This section includes mainly administrative files relating to the ministries undertaken by the Capuchin community at Holy Trinity Church and Friary in Cork. The series includes records of masses, internal community records and minute books, correspondence, schedules and records of elections (mainly for the guardianship of the Cork house).
This section includes registers and appointment books recording the names of Capuchin priests celebrating masses at Holy Trinity Church in Cork. Historical mass books (pre-dating circa 1970) have evidently been lost. However, Fr. Angelus Healy OFM Cap. (1875-1953) took extracts from some of the original (and now lost) mass registers for the purposes of his historical research. Some of this research has survived (see CA HT/7/7 and CA HT/7/8).
Register of masses at Holy Trinity Church. The volume contains several typescript inserts mainly relating to instructions for suffrages, jubilee masses, masses for benefactors, and masses for the Provincial Minister and Definitory (Council). The next volume in this sequence is at CA HT/1/1/1/10.
Notes from the Most Rev. Thomas Alphonsus O’Callaghan (1839-1916), Bishop of Cork, to the Holy Trinity community. The file includes a note re the desired formula for a declaration to be signed at the reception of converts to the Catholic faith and a sanction for the creation of a young men’s’ sodality at Holy Trinity Church.
Letter from M. Mahony, St. Helen’s, Blarney, County Cork, to Fr. Fiacre Brophy OSFC (1871-1926), referring to the recent death of Fr. Bernard Jennings OSFC (d. 26 Dec. 1904).

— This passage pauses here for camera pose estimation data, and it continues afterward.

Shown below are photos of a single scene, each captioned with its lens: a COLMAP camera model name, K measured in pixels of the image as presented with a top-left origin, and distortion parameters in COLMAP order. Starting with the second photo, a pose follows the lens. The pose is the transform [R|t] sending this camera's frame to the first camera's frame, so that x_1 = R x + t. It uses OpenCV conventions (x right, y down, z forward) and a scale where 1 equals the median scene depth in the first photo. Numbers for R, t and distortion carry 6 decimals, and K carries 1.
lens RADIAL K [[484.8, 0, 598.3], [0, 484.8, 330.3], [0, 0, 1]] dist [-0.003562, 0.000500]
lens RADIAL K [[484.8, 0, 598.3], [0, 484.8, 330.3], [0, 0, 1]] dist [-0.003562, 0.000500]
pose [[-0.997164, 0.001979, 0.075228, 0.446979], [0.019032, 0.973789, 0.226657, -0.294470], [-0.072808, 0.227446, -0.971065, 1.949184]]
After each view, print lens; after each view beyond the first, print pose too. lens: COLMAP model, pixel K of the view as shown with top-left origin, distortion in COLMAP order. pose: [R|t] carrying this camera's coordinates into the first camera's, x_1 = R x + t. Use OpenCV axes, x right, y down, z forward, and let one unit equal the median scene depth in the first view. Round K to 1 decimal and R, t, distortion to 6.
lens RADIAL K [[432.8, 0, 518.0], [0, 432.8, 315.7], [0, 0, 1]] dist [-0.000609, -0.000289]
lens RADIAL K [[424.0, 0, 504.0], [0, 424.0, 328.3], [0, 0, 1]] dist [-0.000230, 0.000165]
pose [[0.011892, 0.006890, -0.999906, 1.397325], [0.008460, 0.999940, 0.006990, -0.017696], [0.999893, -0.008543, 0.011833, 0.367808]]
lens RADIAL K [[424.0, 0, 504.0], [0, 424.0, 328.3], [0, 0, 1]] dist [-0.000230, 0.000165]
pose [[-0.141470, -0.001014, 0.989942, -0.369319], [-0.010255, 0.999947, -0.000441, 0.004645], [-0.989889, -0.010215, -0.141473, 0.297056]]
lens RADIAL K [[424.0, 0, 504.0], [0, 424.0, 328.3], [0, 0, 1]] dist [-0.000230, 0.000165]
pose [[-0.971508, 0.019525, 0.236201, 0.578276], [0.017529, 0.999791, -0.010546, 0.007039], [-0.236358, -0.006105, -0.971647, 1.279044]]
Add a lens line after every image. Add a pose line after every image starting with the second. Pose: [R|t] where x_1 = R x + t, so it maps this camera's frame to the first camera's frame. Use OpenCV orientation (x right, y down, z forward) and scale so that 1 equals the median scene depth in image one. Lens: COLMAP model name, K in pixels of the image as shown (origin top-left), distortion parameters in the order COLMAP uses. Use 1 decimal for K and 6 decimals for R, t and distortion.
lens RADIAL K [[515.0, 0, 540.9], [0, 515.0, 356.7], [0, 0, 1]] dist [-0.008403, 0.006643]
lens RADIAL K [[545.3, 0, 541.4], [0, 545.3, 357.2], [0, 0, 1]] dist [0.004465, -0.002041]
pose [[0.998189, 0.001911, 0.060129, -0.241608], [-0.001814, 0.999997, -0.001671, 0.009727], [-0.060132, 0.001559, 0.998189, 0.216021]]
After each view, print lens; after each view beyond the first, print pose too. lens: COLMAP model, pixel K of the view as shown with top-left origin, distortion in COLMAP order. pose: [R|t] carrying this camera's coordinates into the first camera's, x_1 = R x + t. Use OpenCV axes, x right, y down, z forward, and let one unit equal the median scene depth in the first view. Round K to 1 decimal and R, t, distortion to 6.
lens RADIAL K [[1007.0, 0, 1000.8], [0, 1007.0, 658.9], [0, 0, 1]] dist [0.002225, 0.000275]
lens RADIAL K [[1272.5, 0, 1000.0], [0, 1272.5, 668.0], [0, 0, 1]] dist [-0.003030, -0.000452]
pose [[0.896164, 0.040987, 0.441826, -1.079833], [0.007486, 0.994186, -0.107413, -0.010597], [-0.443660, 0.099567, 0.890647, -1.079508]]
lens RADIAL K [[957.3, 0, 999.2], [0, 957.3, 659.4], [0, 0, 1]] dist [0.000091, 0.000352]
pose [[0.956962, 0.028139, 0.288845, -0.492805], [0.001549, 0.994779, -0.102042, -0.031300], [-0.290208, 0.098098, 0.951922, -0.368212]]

Letter from the Most Rev. Charles Joseph O’Reilly (1860-1923), Bishop of Baker City, Oregon, to Fr. Fiacre Brophy OSFC and the Holy Trinity community, referring to his recent visit to Cork, and to the impending arrival of the Irish Capuchins in his diocese. O’Reilly wrote: ‘I have heralded your coming, and all are eagerly expecting you. I will give you the choice of several places which promise well, and you will have missions throughout the state to enable you to get the means to purchase property and build’.
Community lists and Horariums (Latin for ‘the hours’). Horariums are the name given to the daily schedule for those living in a religious community or seminary.